Congregation members help by reading the Scriptures before they come, by looking at the Bible passage the preacher is referring to, by taking notes during the sermon, by discussing what they have heard afterwards with other congregation members or later at home with their family, by reading the passage and notes that night as they go to bed. Preachers can help by knowing the congregation they are preaching to, by preparing to speak to people rather than write an essay to deliver orally, by opening up to a question and answer session afterwards.
Many people prefer small group Bible studies. Teaching is easier when we can focus on the participants and adjust to their particular needs. By judicious questioning and answering the group can discover the information in an active learning context. The questions and contributions from last week or last month can still be in the leader’s mind as they prepare the next study. There are great advantages in this form of teaching. But preaching versus small groups is not an either/or issue but a both/and concern. We will all get more from small groups and from sermons if we are engaged in both forms of education, just as we will learn more in both if we are also reading the Bible privately for ourselves.

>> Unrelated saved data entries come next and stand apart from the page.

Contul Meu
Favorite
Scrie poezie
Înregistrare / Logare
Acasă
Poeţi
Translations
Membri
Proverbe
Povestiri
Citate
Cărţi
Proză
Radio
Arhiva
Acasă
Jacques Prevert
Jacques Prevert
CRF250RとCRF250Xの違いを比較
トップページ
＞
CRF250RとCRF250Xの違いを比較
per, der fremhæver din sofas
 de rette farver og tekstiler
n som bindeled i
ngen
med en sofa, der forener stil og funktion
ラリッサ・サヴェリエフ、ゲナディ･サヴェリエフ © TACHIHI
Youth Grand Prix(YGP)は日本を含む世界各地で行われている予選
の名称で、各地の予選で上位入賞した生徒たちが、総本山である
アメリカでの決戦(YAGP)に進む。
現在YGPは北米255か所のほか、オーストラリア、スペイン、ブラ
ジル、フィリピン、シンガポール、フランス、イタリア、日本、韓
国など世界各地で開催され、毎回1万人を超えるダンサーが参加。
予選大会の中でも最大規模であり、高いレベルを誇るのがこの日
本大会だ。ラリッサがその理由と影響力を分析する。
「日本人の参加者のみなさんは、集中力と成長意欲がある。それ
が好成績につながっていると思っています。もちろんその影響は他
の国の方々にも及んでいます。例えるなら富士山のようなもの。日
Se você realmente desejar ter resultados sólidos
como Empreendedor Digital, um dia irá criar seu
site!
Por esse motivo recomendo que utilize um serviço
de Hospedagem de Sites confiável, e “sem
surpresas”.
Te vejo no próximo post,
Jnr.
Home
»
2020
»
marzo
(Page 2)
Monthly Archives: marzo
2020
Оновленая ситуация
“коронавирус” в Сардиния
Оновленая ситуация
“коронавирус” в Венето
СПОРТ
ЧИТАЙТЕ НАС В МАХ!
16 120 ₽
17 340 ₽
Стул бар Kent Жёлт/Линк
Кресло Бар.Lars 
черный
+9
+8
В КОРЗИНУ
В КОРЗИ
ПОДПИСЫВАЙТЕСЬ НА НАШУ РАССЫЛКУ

However, preaching has other functions in church life. It engages and unites the congregation in our common discipleship. As we sit week by week together under the word of God we are being united in following Christ. The preacher trains the congregation not only in what to expect of the sermon, but also in the pattern of Christian thinking and respect for God’s word. The preacher pastors the congregation; just as the pastor pastors the congregation by preaching. When people talk of a minister as a good preacher but a poor pastor, or as a poor preacher but a good pastor, they are really contrasting his public speaking with his private counselling. For nobody can preach well without pastoring the sheep as nobody can pastor well without preaching to the flock.
So this year let’s seek to improve our church’s preaching by praying for our preachers, preparing ahead by reading our Bibles, learning the Scriptures in small groups, discussing the sermons after church. And as preachers let us not only prepare to teach the Bible but prepare to teach people the Bible, even engaging the congregations in questions and answers. For what greater treasures are there than God’s word and God’s people?